- **PAGE**:
++++++++++
That right there is the elephant in the room that few can intellectually countenance and, of those that can, fewer still are willing or ready to discuss. Because I assure you there are some officials that understand that.

Moving on from Stiglitz, Mr. Sarkozy of France too has a beef and it happens to be globalization.

Once again, Mr. Sarkozy’s peeve is justified but fails to address the reasons why globalization came about. Anyone that in talking about globalization does not mention that it is the logical ramification of the use of fiat money, is wide of the mark.

Fiat money has a logic. Fiat money is predicated on the expansion of credit and money supply. If that were not the case, then we could make do with either a fixed amount of money or with a value based monetary system. It is as simple as that. No need for arcane mathematical formulas. The choice of a monetary system is deliberate even if it is unilateral thus not submitted to the people for ratification. As a deliberate choice, fiat money implies two things: first, fiat money must not contemplate intrinsic value – second, fiat money can only exist in an inflationary environment.

The above being so, then it is clear that globalization is an inherent and inevitable consequence of a fiat monetary system. Few will remember for example that in the 1960s, the United States were exactly in the same jam we find ourselves in today globally. That’s right. In the 60s, the USA were confronting bankruptcy brought about by profligate spending that pushed credit and money creation far in excess of GDP since 1913. (Just a related observation here to note that the causes of the first inflationary crisis of 1929 were never really tackled. What happened instead is that as a consequence of WWII nobody anywhere had any industrial capacity left standing so that the USA were finally able to utilize their excess capacity to supply the rest of the world). Curiously enough,  in the late 1960s events were precipitated by none other than France who, smelling smoke in the wind, asked to redeem their US$ currency reserves for the gold they thought they were entitled to.
++++++++++
(Collected data entries)
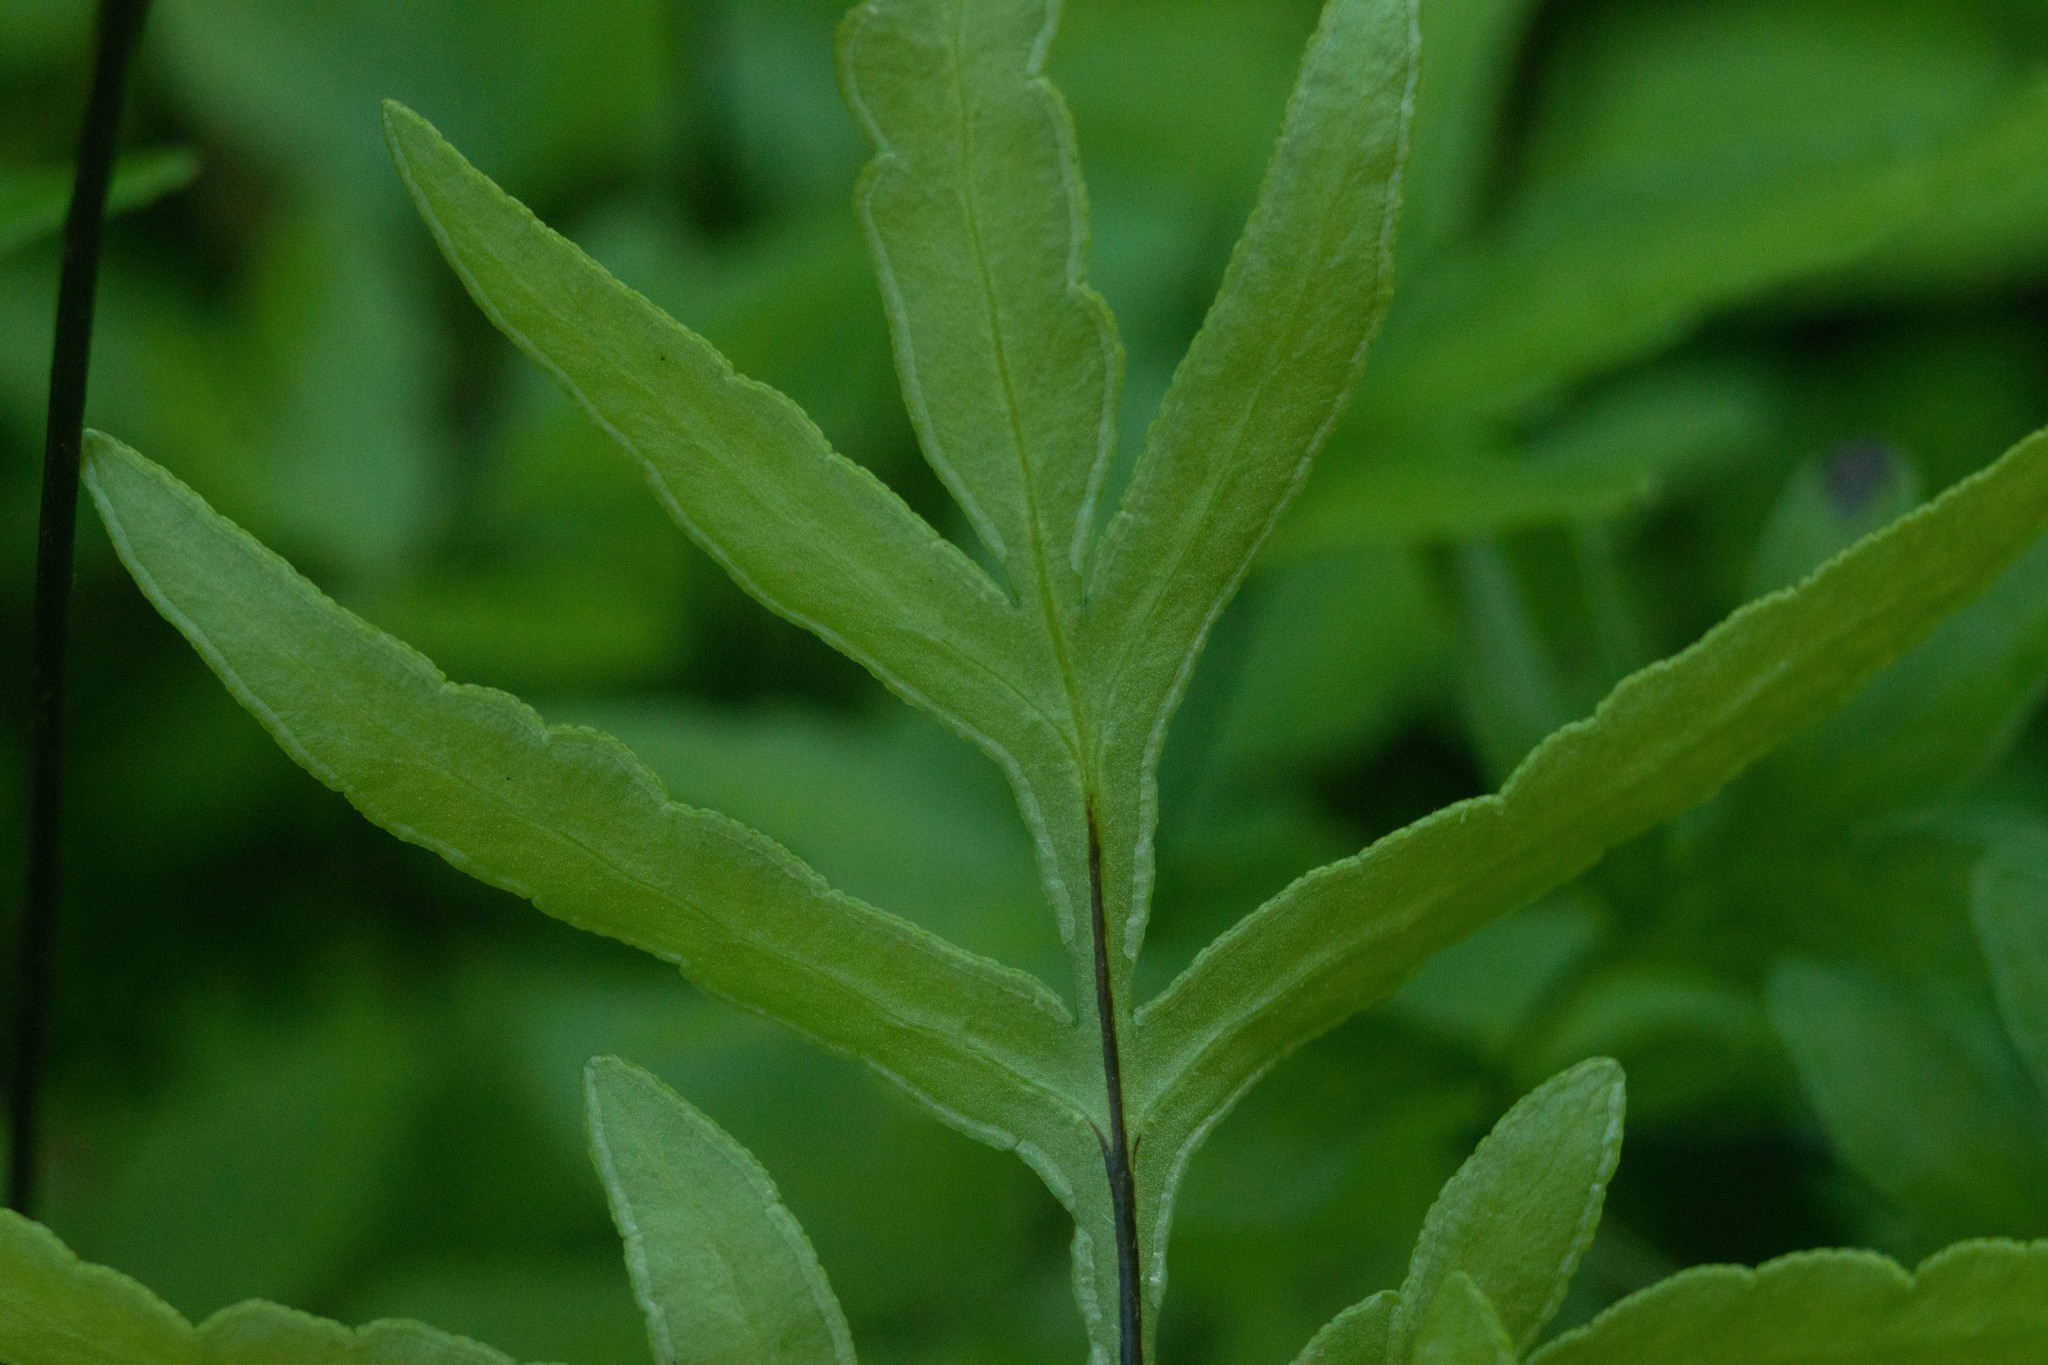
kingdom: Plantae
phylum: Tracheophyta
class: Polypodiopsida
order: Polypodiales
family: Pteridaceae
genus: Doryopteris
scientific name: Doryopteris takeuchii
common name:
++++++++++
- **TASK DIRECTIONS**:
Answer these questions from the passage on fiat money:
(a) What does Mr. Sarkozy of France have a beef with?
(b) What two things does fiat money imply, as a deliberate choice?
(c) In the late 1960s, what did France ask to redeem its US$ currency reserves for?
Rely only on the passage about fiat money and globalization.

- **EXERCISE RESPONSE**:
(a) Globalization.
(b) Fiat money must not contemplate intrinsic value, and it can only exist in an inflationary environment.
(c) The gold they thought they were entitled to.